But Toby needed to be among his kind, and he pulled me into the park, unable to understand or care that I'd rather sit at home stopping time, lost in staring at him while he wrestled with a stuffed hedgehog on his back, using his big yellow paws like hands, or while he slept, his eyelids closed but blinking. He was innocent and hungry to play and always at the ready for what writer Tony Kushner boiled down to an essence in Angels in America: “More life.”

And eventually, as the months of my first year passed, I also became fully engaged in the dog park, just as much as Toby. Toby would cry with excitement and pace in the backseat of the car when we'd pull into the Amory parking lot, his tail like a bongo player against the fabric, and I began to feel the same anticipation. I became smitten with the place, with the people, with the commotion, with the pack energy. And I became fascinated by the liberating effect that dog play can have on the people watching it.

Toby gradually drew me into a more spontaneous and playful state of mind, where the specter of loss no longer served as my guide. Ultimately, I would let go of Toby's leash at the park, and I'd let go. Some people find their daily Zen in meditation, or in jogging, or in playing guitar. Many, like Tom, feel the invitation to love alone with a dog.
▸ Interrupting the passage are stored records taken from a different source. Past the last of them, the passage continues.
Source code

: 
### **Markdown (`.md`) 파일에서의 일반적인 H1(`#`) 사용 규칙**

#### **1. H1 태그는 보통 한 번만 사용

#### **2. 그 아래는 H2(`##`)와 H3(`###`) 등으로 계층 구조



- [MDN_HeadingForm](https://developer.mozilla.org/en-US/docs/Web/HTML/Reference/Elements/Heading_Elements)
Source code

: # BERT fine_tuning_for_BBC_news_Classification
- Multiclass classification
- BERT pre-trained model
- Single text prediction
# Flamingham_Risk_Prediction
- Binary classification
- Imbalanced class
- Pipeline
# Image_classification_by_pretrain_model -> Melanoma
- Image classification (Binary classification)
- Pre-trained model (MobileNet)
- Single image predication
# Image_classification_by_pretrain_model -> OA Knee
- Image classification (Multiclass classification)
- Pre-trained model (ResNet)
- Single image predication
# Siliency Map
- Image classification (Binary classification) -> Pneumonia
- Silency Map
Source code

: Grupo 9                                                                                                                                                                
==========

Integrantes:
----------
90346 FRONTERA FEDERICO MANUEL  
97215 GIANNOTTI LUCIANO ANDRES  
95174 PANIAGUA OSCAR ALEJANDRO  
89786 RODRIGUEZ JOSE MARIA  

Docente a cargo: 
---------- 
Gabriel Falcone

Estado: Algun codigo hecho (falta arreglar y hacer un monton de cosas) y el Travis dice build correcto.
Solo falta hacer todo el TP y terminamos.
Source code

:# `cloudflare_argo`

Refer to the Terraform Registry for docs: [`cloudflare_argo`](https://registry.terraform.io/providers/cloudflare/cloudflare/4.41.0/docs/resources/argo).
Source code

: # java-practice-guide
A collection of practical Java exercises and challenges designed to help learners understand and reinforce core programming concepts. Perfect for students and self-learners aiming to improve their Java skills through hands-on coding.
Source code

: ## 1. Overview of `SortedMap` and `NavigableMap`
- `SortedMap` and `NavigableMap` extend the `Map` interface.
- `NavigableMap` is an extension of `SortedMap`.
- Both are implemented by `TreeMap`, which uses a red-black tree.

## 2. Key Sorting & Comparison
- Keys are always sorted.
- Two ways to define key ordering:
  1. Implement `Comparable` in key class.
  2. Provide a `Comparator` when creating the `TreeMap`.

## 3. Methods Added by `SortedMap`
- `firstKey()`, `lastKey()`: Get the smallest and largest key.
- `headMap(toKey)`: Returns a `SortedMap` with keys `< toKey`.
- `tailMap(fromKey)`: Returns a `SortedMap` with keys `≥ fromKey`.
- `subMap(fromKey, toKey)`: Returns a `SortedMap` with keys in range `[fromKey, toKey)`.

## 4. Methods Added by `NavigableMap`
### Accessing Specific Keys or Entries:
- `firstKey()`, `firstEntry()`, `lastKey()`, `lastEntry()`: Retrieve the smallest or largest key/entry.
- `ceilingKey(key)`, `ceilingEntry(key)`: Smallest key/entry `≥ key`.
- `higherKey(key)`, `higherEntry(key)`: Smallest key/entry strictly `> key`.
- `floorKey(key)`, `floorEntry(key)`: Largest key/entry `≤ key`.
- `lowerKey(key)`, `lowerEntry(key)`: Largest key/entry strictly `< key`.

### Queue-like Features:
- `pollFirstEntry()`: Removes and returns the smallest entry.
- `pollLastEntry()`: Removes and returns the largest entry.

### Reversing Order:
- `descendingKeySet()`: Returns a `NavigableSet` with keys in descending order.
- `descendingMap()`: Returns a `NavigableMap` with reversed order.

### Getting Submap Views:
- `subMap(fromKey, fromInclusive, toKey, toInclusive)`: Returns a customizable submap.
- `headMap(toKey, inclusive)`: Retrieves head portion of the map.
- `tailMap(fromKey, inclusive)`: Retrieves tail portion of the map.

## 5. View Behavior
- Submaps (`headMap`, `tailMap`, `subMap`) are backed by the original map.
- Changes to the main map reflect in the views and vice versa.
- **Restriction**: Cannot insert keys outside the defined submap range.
That first year of Toby's life, I found my way into the moments of my own life in the mundane improvisations of the park universe, with golden days of dogs playing and jumping on my feet, with unplanned meetings with new friends and weird strangers, with impromptu beers and the kind of loyalty that comes with surviving dog illnesses and dogfights and people fights, too.

It was a sweet evolution, a falling up, the way Toby and I found a park rhythm that year.